Zhao, JX, Qu, Y, Chen, XZ
Zhongguo Zhong xi yi jie he za zhi Zhongguo Zhongxiyi jiehe zazhi = Chinese journal of integrated traditional and Western medicine. 2003;(12):908-10
Abstract
OBJECTIVE To observe the effect of Fuzheng Yiliu Granule (FZYLG) on cell cycle and nuclear transcription factor-kappa B (NF-kappa B) in tissue of esophageal-gastric carcinoma. METHODS Seventy-six patients with esophageal gastric carcinoma were randomly divided into two groups, the FZYLG group and the control group. FZYLG was given to the former for 15 days. The tumor tissue in both groups was resected and cell cycle and apoptosis rate as well as NF-kappa B were determined by flowcytometry.

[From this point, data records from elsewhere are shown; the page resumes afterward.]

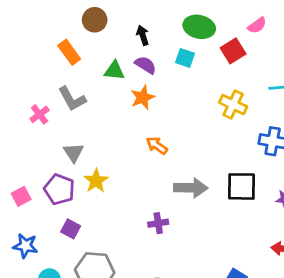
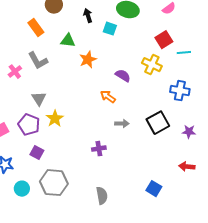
red square: (233, 51) -> (164, 40), moved
cyan square: (185, 58) -> (110, 29), moved
purple semicircle: (145, 65) -> (123, 76), moved
orange arrow: (157, 145) -> (108, 97), moved
black square: (242, 186) -> (158, 123), turned -30
gray arrow: (191, 188) -> (122, 124), size x0.6

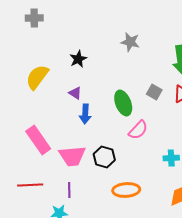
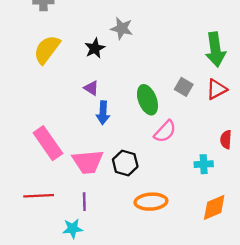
gray star: (130, 42) -> (122, 28), moved
yellow semicircle: (37, 77) -> (47, 49), moved

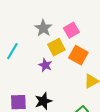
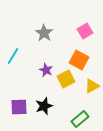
pink square: (71, 30) -> (85, 31), moved
yellow square: (56, 47) -> (66, 79), moved

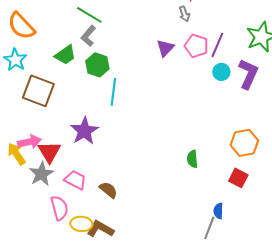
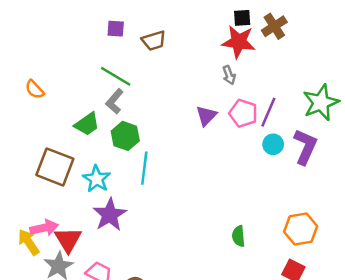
orange semicircle: (21, 26) -> (35, 89), size x0.6
cyan star: (15, 60) -> (97, 179), moved
green semicircle: (192, 159) -> (239, 236), moved

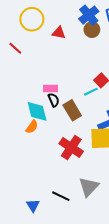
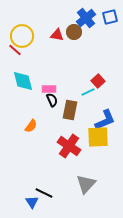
yellow circle: (32, 19) -> (22, 36), moved
brown circle: (92, 30) -> (74, 32), moved
brown rectangle: (72, 110) -> (70, 110), turned 42
cyan diamond: (37, 111) -> (23, 81), moved
black line: (61, 196) -> (44, 193), moved

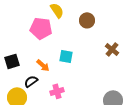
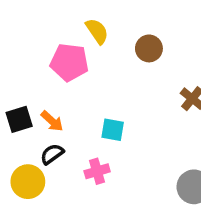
cyan square: (66, 56) -> (113, 130), moved
orange arrow: (43, 65) -> (52, 121), moved

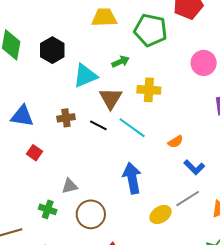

RESULTS Level of NF-kappa B in the treated group was significantly higher than that in the control group (P < 0.05). In the treated group, the percentage of G0/G1 stage cells were significantly increased and that of S stage significantly decreased (both P < 0.05). At the same time, obvious cell apoptosis was found in the treated group, the apoptosis rate of which was significantly higher than that in the control group (P < 0.01). CONCLUSION FZYLG can increase the NF-kappa B expression, block the proliferation to promote the apoptosis of tumor cells.